La crisis que golpea a la Universidad Autónoma de Chiriquí (Unachi) alcanzó un nuevo punto de tensión tras revelarse que a funcionarios de la institución —entre docentes y administrativos— se les descontó dinero de sus salarios para el pago de préstamos y otros compromisos bancarios, pero los fondos nunca llegaron a las entidades financieras.
El caso ha desatado indignación y temor entre los afectados, quienes ahora enfrentan reportes de morosidad y posibles afectaciones a su historial crediticio, pese a que las deducciones fueron aplicadas directamente en sus quincenas.
La molestia quedó en evidencia este martes 19 de mayo, cuando decenas de trabajadores realizaron una manifestación dentro del campus universitario para exigir explicaciones y una solución inmediata por parte de las autoridades.
Entre consignas y reclamos, los funcionarios denunciaron sentirse desprotegidos ante una situación que, aseguran, compromete su estabilidad económica y evidencia un grave desorden administrativo dentro de la universidad.
Manifestación en la UNACHI por el descuento de los compromisos económicos, pero los mismos no han llegado a la entidad destino.https://t.co/Jv0CT2FvT1 pic.twitter.com/mIFMIpeklj
— La Prensa Panamá (@prensacom) May 19, 2026
La Unachi mantiene una planilla de poco más de 2 mil funcionarios, entre personal docente y administrativo, con un costo mensual cercano a los 6 millones de dólares, de acuerdo con datos publicados por la Autoridad Nacional de Transparencia y Acceso a la Información. El escándalo añade presión a una institución que, en los últimos años, ha estado marcada por cuestionamientos relacionados con su manejo financiero y administrativo.

▶ [Problemas y tareas]
- A) Enumera todas las organizaciones que la noticia sobre la Unachi menciona por su nombre propio.
- B) Según la noticia sobre la Unachi, ¿por qué los funcionarios afectados enfrentan reportes de morosidad aunque se les aplicaron las deducciones en sus quincenas?
- C) ¿Cuál es el costo mensual aproximado de la planilla de la Unachi, según la noticia sobre la Unachi?

▶ [Conjunto de líneas]

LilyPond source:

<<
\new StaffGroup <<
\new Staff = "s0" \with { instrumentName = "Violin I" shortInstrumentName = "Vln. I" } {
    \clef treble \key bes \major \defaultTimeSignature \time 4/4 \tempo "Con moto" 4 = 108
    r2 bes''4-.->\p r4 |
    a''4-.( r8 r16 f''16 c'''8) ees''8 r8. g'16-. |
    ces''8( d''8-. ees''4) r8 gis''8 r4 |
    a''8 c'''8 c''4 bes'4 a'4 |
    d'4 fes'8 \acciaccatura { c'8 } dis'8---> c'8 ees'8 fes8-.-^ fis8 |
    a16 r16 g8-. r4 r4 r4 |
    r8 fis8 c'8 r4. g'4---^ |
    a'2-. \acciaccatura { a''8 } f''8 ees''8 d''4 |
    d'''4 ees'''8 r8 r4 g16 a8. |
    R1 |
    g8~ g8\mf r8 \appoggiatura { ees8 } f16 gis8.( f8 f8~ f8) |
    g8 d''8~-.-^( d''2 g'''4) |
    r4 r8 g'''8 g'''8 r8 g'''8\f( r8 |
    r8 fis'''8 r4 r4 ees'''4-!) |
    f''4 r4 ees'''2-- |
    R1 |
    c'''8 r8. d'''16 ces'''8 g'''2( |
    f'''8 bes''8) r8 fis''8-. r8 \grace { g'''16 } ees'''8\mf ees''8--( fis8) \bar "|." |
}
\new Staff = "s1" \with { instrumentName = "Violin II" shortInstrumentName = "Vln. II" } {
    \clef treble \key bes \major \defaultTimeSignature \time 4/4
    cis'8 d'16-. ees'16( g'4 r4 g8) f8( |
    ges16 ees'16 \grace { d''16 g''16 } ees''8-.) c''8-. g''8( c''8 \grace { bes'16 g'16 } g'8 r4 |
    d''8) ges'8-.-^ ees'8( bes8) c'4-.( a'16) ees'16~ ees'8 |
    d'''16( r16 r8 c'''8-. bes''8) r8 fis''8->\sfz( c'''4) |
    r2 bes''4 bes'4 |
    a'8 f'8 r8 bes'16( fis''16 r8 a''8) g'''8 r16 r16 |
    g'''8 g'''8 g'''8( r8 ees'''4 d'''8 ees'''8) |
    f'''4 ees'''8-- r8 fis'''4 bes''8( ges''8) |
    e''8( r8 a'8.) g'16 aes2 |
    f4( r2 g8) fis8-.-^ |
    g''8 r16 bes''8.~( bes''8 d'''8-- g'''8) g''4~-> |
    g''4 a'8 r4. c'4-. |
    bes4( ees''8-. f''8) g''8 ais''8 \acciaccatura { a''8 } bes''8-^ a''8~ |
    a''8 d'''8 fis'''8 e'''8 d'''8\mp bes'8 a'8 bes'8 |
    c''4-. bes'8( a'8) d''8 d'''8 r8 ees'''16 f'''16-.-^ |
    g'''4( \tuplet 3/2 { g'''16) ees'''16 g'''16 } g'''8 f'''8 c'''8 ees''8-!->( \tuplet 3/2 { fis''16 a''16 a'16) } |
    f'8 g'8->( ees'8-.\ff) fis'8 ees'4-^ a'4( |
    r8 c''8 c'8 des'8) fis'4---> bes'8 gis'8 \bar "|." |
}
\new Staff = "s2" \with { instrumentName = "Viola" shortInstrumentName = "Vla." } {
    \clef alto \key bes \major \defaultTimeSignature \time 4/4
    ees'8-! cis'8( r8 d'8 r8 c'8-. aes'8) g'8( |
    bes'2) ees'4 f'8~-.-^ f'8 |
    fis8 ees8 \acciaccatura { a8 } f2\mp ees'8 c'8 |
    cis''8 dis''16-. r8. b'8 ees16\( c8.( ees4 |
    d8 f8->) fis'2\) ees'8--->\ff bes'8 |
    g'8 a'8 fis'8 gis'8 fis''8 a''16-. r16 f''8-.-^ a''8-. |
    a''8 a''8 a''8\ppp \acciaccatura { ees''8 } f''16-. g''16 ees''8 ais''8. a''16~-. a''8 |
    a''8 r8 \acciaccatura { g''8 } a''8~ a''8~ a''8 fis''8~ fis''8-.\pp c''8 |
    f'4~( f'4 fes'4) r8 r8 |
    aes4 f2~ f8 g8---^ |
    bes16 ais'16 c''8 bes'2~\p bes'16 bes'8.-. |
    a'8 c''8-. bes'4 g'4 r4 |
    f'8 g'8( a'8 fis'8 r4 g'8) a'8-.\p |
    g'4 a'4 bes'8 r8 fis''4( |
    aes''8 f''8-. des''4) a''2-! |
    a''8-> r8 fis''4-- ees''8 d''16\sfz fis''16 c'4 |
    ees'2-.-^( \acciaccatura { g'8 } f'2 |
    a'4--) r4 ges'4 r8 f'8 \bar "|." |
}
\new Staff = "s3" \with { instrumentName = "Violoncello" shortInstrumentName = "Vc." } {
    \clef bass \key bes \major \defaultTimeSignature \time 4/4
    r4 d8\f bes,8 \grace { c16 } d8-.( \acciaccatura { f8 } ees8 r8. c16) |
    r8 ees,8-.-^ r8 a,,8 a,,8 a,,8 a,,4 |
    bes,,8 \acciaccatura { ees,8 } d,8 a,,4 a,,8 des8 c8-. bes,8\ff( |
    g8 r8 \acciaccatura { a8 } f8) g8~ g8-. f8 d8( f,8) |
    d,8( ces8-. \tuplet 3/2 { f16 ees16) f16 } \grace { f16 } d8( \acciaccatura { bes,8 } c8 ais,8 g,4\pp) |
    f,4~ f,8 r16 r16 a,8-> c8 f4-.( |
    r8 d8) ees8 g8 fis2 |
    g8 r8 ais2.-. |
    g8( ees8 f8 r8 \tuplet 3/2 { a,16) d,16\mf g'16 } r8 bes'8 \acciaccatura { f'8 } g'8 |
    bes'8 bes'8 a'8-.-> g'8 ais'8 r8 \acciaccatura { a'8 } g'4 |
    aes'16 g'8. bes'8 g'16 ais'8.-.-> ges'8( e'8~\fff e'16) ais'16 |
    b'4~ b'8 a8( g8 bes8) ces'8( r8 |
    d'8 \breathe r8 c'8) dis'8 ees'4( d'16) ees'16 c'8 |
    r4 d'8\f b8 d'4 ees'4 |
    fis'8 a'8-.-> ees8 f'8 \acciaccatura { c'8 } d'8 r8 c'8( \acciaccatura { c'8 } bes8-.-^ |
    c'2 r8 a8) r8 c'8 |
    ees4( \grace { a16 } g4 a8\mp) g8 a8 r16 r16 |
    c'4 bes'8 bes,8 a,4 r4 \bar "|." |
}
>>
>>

▶ [Respuestas por tarea]
- A)
Universidad Autónoma de Chiriquí (Unachi)
La Prensa Panamá
Autoridad Nacional de Transparencia y Acceso a la Información

- B) A los funcionarios se les descontó dinero de sus salarios para pagar préstamos y otros compromisos bancarios, pero esos fondos nunca llegaron a las entidades financieras. Por eso las deudas figuran como impagas y los afectados pueden sufrir daños en su historial crediticio.

- C) Cercano a los 6 millones de dólares.